What St. Maximos saw was dangerous with the monothelite position was what earlier fathers saw was dangerous with the monophysite position: it was a union of confusion, of things merging together and blending them together where nothing remained after the union of those distinct qualities and elements which had come together. Orthodox teaching recognized that if such confusion was the end result of union, then we, who find ourselves united in Christ, will find ourselves absorbed in him: what, then, would distinguish eternal life from annihilation? St. Maximos, therefore, found it important to point out the fact that all things will be united as one in Christ, such unity, following the teaching of Chalcedon, must not be misunderstood as destroying what is demonstrated in the distinctions found in creation.

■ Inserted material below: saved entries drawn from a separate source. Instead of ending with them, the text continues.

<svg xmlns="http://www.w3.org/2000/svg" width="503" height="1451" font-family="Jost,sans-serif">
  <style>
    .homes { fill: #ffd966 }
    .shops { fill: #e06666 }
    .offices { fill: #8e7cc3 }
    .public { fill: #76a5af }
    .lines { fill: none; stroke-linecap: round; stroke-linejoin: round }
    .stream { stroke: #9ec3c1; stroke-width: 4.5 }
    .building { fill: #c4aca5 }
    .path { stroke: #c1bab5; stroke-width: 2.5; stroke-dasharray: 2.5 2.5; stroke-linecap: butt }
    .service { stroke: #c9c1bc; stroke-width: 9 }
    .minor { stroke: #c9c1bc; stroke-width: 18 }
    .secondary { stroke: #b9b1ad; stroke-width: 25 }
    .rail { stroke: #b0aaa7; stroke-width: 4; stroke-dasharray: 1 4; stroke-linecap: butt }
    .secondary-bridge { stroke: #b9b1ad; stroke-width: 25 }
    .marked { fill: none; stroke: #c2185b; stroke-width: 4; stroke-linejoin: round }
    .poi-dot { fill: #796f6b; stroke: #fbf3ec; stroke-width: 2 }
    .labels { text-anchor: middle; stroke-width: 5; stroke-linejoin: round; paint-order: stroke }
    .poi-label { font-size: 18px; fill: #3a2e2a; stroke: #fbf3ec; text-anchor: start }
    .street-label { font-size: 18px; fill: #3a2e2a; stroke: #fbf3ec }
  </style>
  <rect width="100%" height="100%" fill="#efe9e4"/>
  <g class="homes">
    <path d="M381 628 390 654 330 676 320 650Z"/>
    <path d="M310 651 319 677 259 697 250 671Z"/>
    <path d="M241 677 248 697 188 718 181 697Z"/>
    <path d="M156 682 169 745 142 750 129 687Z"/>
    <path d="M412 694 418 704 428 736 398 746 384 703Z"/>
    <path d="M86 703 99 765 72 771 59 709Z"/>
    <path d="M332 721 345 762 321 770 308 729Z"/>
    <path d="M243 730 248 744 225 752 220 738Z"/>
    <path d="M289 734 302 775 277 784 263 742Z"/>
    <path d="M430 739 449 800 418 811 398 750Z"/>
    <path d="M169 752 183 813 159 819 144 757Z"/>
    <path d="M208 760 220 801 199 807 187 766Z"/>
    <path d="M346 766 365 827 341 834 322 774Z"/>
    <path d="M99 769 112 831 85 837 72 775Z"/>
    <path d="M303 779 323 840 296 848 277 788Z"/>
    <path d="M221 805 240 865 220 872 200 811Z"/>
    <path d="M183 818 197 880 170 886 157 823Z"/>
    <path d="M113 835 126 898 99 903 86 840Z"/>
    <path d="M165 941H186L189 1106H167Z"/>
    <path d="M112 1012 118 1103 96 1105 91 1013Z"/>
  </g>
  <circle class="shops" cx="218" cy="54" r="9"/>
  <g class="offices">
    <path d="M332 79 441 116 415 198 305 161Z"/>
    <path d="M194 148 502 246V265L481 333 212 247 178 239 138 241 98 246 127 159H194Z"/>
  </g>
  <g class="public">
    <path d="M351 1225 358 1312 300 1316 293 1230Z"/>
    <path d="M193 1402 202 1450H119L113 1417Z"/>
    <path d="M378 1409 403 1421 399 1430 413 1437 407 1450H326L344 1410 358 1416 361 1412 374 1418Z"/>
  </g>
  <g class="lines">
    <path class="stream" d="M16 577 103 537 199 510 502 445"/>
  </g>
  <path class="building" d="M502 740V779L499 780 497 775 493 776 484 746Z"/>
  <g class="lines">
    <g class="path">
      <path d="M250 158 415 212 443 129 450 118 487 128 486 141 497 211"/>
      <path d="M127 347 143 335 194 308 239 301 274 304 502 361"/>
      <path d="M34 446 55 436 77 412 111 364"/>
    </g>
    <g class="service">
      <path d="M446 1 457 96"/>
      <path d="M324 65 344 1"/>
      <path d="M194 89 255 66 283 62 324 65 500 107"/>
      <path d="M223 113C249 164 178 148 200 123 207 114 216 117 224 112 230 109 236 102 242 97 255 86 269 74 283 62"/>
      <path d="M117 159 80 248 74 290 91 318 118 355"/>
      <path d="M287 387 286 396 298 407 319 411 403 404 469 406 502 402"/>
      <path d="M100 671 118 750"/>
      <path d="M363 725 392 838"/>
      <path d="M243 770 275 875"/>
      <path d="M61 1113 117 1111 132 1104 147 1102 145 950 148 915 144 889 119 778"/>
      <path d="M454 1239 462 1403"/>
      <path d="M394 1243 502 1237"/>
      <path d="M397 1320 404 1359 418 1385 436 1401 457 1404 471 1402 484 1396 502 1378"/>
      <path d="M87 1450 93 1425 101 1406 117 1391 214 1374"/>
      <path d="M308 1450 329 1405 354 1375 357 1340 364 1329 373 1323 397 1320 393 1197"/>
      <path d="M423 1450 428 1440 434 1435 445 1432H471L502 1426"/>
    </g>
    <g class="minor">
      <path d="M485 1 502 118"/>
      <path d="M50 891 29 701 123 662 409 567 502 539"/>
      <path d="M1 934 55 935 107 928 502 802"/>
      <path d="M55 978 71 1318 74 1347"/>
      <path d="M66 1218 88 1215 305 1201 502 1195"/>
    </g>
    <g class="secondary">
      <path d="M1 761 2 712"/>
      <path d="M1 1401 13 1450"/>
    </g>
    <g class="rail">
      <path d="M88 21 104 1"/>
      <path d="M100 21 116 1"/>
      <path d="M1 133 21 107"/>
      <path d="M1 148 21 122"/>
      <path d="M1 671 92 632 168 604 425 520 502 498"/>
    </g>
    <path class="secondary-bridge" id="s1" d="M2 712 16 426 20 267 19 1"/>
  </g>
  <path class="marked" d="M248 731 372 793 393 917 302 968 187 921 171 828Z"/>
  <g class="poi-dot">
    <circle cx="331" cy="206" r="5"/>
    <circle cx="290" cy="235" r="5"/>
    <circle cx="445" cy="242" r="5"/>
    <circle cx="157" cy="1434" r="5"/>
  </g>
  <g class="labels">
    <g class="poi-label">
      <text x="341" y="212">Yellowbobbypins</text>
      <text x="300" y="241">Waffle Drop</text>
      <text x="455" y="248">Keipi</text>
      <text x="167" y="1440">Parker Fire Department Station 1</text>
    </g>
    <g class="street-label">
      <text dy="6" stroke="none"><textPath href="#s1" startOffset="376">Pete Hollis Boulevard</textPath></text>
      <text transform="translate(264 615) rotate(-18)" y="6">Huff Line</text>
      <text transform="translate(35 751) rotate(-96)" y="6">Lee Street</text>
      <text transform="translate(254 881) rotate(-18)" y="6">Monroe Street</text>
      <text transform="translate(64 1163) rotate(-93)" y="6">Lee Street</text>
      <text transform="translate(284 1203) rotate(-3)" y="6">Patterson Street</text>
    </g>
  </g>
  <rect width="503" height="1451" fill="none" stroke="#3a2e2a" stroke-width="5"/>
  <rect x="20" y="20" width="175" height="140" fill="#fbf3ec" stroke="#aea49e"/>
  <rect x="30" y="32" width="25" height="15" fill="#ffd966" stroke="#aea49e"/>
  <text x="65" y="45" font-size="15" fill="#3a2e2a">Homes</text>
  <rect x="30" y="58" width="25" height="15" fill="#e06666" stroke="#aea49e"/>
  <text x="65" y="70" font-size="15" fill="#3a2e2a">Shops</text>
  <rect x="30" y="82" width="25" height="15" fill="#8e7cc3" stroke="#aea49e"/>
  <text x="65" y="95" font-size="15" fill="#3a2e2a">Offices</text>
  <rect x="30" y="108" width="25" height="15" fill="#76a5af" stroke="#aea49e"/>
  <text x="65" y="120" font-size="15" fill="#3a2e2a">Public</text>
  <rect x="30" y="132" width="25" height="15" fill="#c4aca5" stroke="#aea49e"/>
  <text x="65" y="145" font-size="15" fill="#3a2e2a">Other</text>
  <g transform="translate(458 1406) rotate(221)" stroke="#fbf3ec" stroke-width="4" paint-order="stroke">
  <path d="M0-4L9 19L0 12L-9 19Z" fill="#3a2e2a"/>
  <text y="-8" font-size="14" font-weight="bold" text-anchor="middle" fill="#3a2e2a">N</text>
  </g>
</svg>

St. Maximos is an important theologian in regards the cosmic, universal work of Christ. He promoted the notion that Christ united all things in himself. But he understood how the hypostatic union did not destroy the distinct qualities of Christ’s two natures, and so the union of all things must not be misinterpreted as some sort of monistic end. Christ’s humanity had to continue to will as a human: if it did not, then humanity would find itself lost in Christ. What use would Christ’s salvific work be for us if, through it, we found ourselves lost in the equation? This is why St. Maximos could not and would not allow others, like Pyrrhus, to promote a false view of Christ, where human willing was overcome by Christ’s divinity.
 St. Maximus the Confessor, The Disputation with Pyrrhus. Trans. Joseph P. Farrell (South Canaan, PA: St. Tikhon’s Seminary Press, 1990), 49-50.
 St. Maximos the Confessor, On Difficulties in the Church Fathers: The Ambigua. Volume II. Trans. Nicholas Constas (Cambridge: Harvard University Press, 2014), 29 [Amb.27].
 St. Maximus the Confessor, “The Church’s Mystagogy” in Maximus the Confessor: Selected Writings. trans. George C. Berthold (New York: Paulist Press, 1985), 187.
 St. Maximus the Confessor, “The Church’s Mystagogy,” 188.